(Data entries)
----

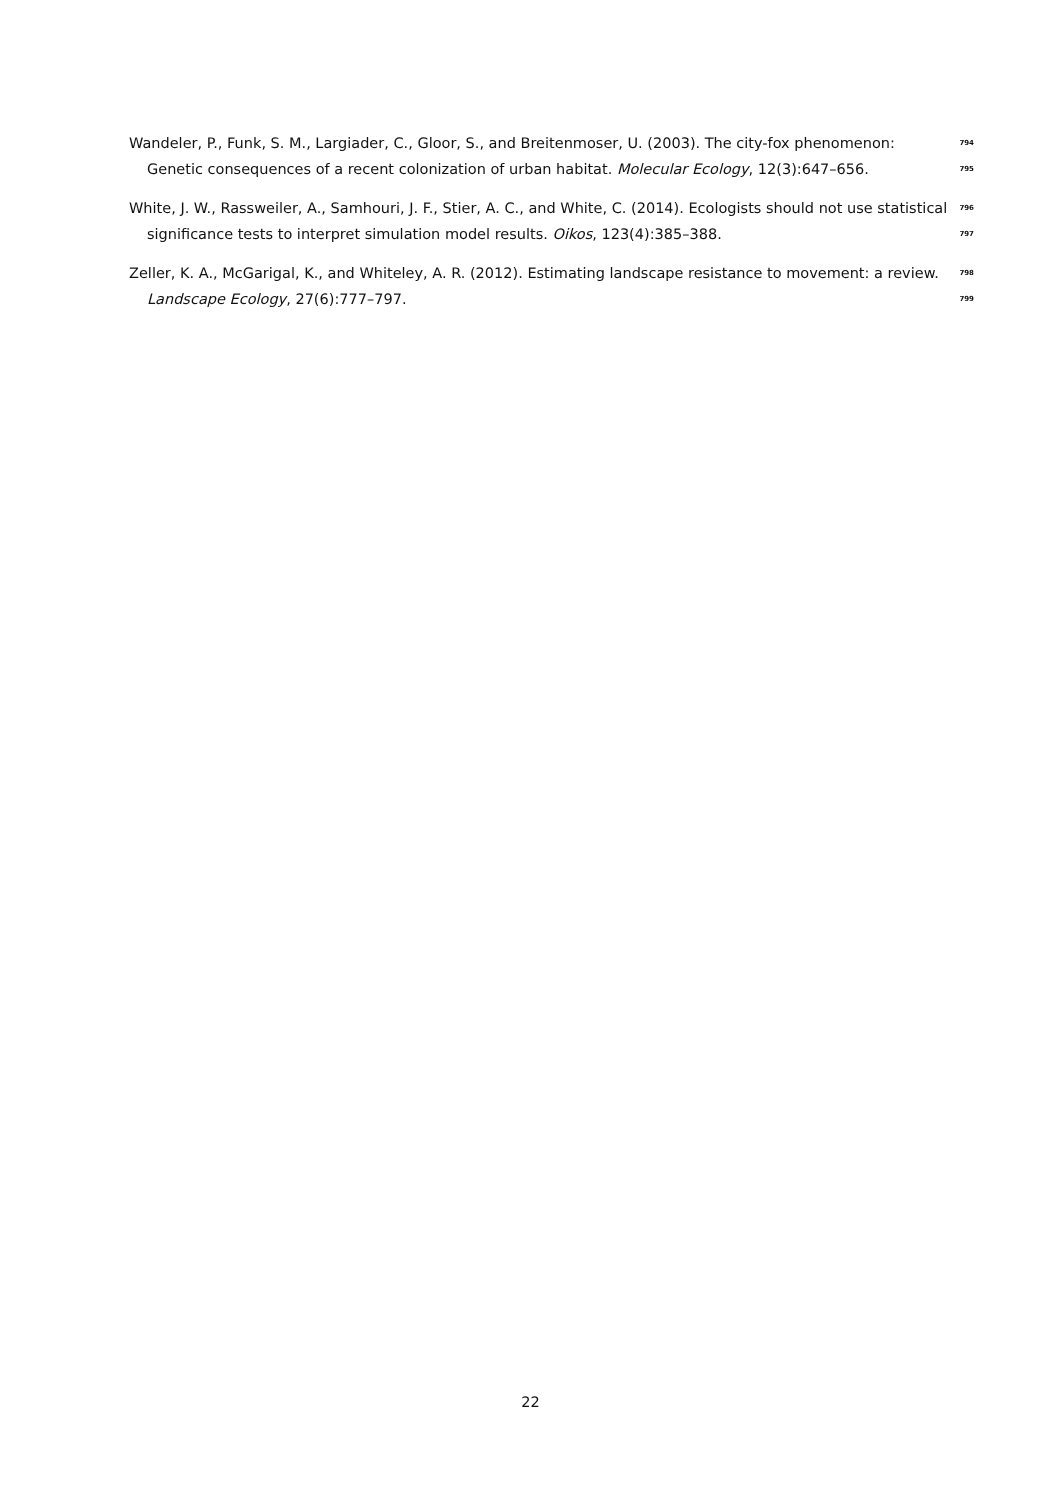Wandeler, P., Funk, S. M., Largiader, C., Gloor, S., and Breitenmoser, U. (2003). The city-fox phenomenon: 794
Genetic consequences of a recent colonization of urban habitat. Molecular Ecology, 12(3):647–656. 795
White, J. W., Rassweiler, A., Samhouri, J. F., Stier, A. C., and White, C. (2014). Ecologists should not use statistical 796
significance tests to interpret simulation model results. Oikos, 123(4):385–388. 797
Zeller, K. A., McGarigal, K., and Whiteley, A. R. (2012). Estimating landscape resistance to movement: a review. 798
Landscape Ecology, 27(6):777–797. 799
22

----

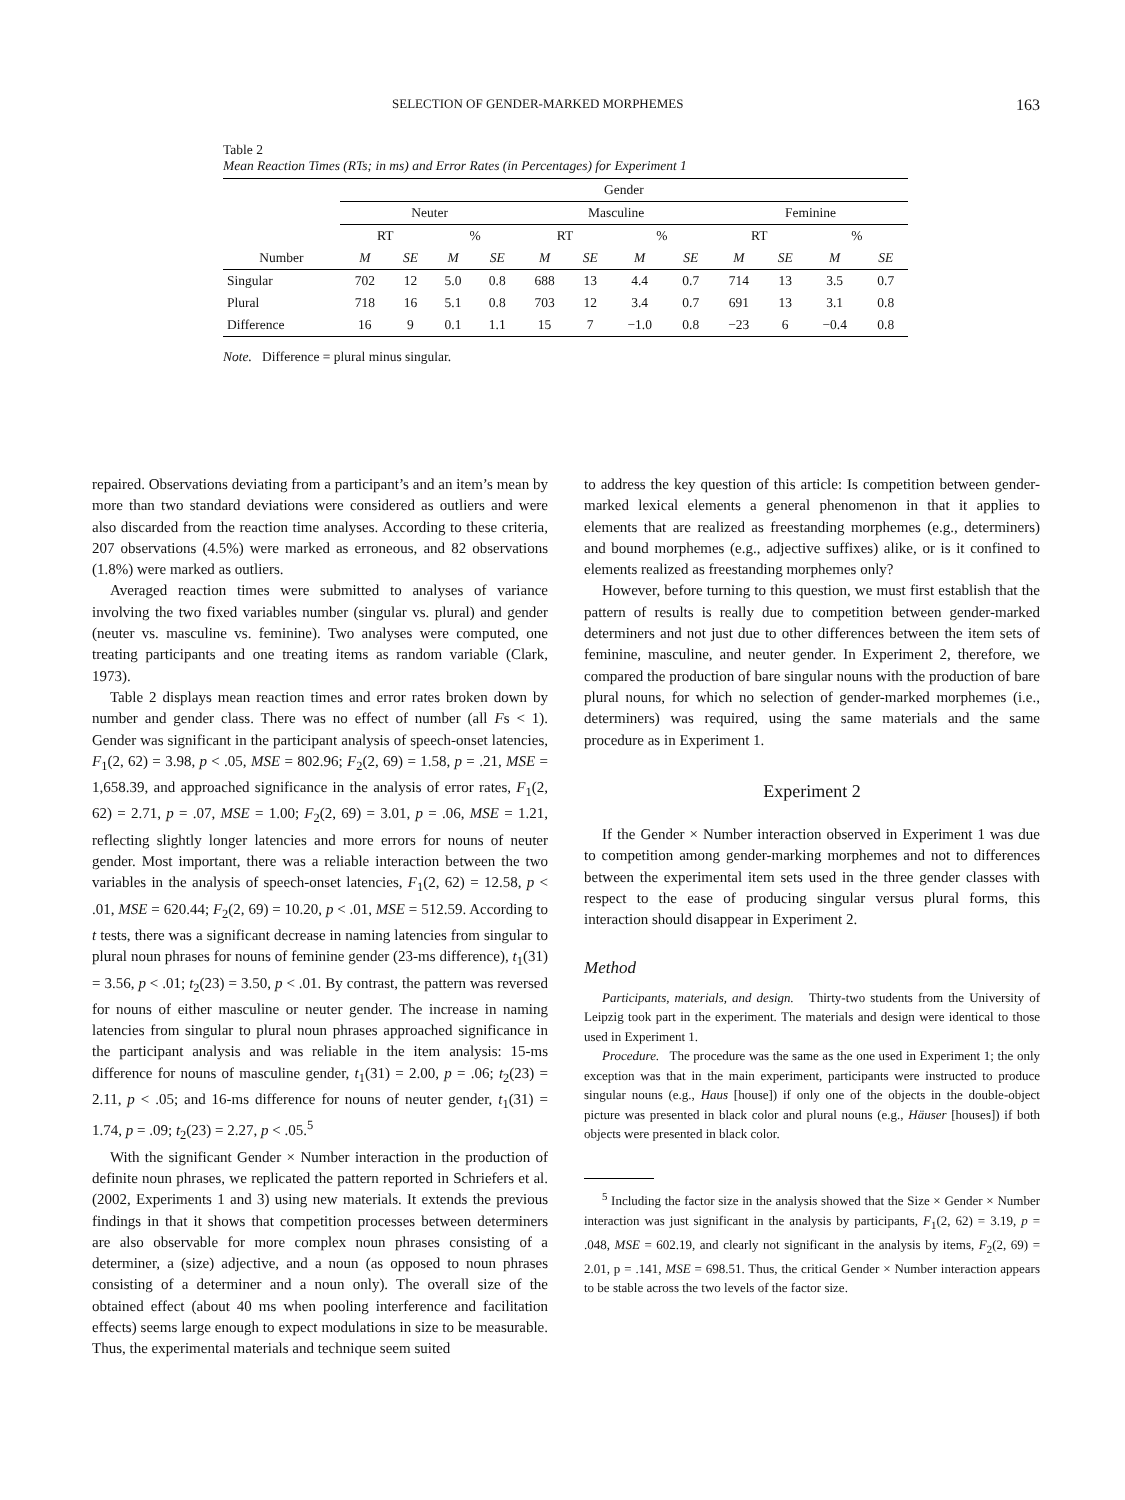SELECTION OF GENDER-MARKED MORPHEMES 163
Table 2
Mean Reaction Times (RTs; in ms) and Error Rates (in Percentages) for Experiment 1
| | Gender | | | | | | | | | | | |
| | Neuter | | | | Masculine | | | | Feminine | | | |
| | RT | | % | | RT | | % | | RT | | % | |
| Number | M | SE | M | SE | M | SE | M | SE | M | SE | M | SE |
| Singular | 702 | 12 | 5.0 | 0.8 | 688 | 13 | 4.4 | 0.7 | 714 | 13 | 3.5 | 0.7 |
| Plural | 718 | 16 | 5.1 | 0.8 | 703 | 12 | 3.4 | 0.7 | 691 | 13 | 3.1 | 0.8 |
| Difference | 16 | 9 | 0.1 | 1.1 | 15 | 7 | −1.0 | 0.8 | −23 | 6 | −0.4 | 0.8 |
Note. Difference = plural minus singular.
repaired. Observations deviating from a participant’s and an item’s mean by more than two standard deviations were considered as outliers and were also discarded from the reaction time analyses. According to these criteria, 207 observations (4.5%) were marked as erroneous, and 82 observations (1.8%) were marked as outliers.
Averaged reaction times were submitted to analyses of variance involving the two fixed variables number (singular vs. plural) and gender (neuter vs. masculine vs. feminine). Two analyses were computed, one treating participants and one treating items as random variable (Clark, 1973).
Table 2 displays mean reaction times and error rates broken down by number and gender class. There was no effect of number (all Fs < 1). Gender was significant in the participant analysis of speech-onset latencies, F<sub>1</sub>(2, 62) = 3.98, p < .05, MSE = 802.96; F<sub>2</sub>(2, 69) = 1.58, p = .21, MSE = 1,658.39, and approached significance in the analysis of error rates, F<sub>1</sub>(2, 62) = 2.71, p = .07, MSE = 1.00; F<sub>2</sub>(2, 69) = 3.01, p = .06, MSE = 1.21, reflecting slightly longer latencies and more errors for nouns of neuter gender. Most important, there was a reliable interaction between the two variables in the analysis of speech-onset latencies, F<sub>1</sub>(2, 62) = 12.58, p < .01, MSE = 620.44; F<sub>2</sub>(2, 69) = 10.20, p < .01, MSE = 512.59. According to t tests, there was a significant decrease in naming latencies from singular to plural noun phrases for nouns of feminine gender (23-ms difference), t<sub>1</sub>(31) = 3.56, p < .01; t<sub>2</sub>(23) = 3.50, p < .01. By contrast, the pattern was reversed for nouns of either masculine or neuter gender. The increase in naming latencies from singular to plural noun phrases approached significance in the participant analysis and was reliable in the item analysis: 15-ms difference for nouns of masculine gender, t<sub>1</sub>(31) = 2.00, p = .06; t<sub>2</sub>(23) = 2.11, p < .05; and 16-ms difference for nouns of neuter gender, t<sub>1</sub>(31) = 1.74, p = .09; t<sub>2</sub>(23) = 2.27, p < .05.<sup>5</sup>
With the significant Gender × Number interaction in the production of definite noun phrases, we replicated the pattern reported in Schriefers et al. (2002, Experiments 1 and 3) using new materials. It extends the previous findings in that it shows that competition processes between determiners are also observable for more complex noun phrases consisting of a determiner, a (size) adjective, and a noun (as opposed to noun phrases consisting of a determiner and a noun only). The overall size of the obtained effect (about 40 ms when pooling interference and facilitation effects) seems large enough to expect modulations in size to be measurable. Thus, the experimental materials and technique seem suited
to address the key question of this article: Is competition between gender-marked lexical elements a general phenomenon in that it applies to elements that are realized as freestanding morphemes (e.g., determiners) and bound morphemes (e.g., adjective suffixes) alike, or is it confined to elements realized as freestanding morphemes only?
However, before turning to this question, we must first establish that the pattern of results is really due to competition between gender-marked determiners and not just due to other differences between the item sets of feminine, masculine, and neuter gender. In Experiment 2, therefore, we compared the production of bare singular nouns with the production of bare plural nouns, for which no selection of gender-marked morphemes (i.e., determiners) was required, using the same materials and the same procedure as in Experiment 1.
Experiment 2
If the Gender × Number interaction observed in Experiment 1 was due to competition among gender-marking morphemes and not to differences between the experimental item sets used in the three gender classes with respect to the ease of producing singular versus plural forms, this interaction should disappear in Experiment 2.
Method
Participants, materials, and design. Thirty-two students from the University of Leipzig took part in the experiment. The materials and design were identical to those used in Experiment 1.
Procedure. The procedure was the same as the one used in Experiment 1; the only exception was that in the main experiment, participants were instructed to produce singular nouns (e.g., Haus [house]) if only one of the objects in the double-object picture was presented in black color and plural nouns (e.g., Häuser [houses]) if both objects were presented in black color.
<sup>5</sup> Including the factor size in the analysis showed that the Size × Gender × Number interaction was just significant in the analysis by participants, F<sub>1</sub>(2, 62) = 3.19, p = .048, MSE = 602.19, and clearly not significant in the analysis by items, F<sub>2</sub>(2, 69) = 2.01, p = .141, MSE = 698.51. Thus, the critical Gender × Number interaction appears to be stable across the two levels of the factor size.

----

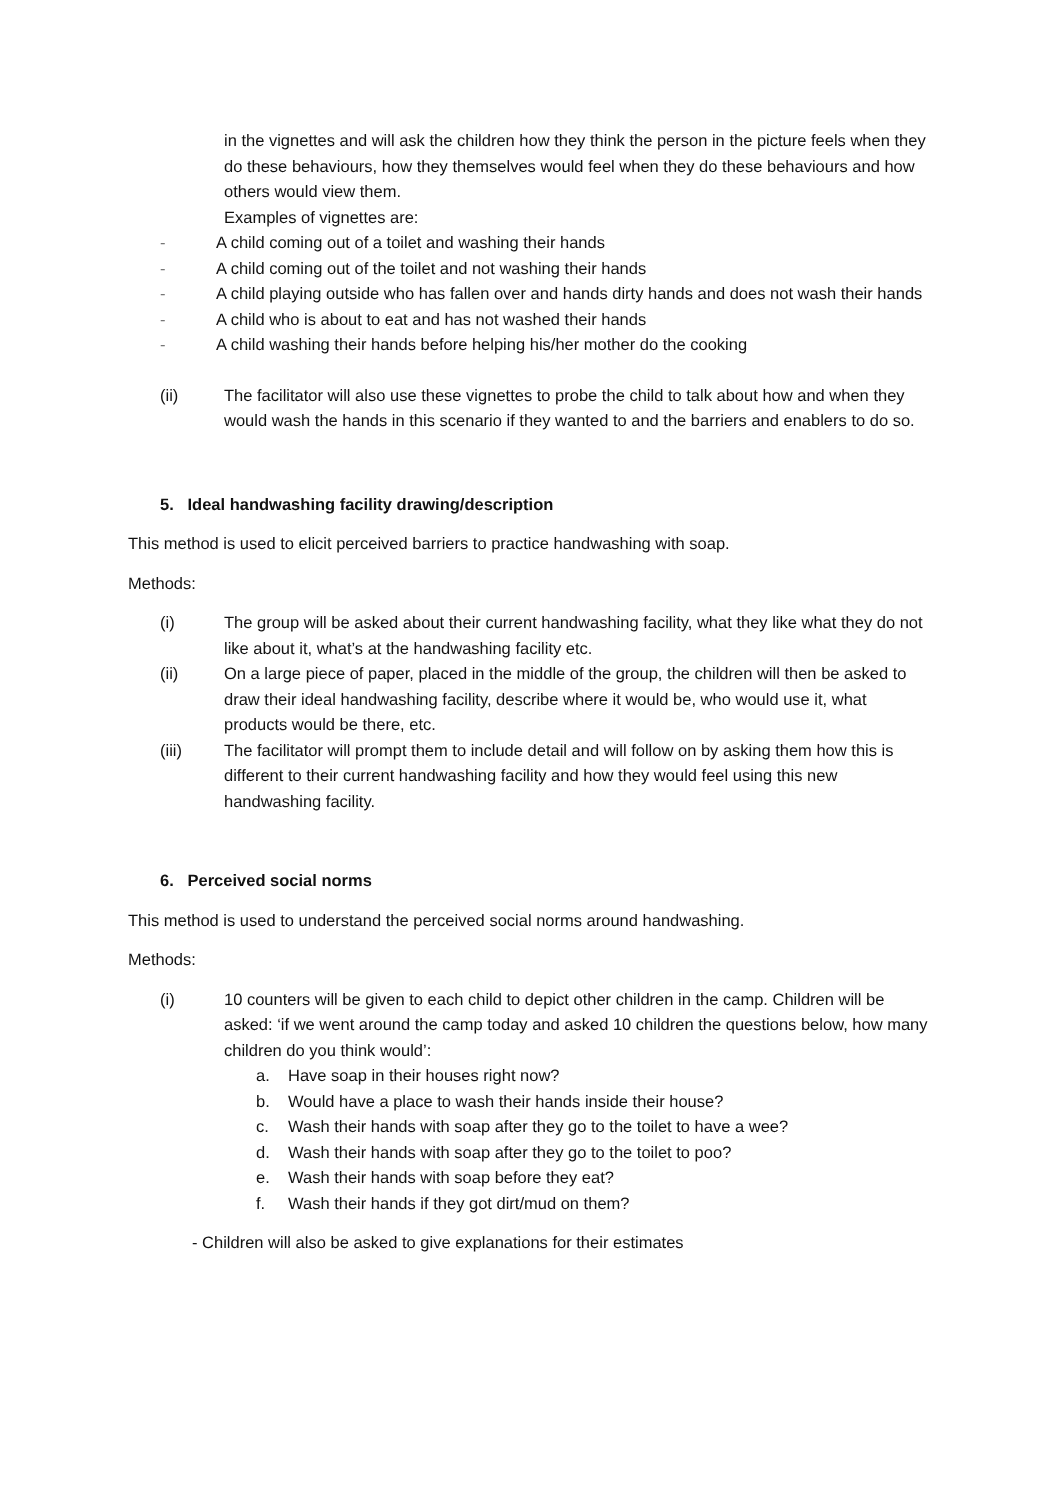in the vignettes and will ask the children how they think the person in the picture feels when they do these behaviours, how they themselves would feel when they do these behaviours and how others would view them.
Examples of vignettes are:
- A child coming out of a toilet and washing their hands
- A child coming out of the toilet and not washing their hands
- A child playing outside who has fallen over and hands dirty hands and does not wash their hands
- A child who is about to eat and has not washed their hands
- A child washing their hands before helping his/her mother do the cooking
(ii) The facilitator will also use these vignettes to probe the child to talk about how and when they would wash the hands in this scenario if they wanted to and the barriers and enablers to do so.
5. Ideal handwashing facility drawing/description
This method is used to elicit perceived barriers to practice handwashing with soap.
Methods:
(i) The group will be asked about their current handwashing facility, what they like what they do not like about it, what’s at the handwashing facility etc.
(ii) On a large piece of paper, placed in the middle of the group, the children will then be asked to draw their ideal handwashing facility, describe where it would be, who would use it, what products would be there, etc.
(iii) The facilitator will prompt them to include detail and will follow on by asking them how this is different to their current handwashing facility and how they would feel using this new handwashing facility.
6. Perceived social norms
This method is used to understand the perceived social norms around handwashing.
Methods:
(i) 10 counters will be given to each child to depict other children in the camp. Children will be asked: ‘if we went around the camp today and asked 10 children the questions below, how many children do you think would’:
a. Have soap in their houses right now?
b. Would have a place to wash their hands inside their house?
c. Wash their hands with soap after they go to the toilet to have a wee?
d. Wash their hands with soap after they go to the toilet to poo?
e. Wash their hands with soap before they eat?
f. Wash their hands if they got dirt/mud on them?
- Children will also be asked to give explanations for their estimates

----

About this task — Which lines above run from the one containing "Procedure. The procedure" down to the one containing "<sup>5</sup> Including the"? Repeat exactly those, both ends included, and nothing else.

Exercise answer —
Procedure. The procedure was the same as the one used in Experiment 1; the only exception was that in the main experiment, participants were instructed to produce singular nouns (e.g., Haus [house]) if only one of the objects in the double-object picture was presented in black color and plural nouns (e.g., Häuser [houses]) if both objects were presented in black color.
<sup>5</sup> Including the factor size in the analysis showed that the Size × Gender × Number interaction was just significant in the analysis by participants, F<sub>1</sub>(2, 62) = 3.19, p = .048, MSE = 602.19, and clearly not significant in the analysis by items, F<sub>2</sub>(2, 69) = 2.01, p = .141, MSE = 698.51. Thus, the critical Gender × Number interaction appears to be stable across the two levels of the factor size.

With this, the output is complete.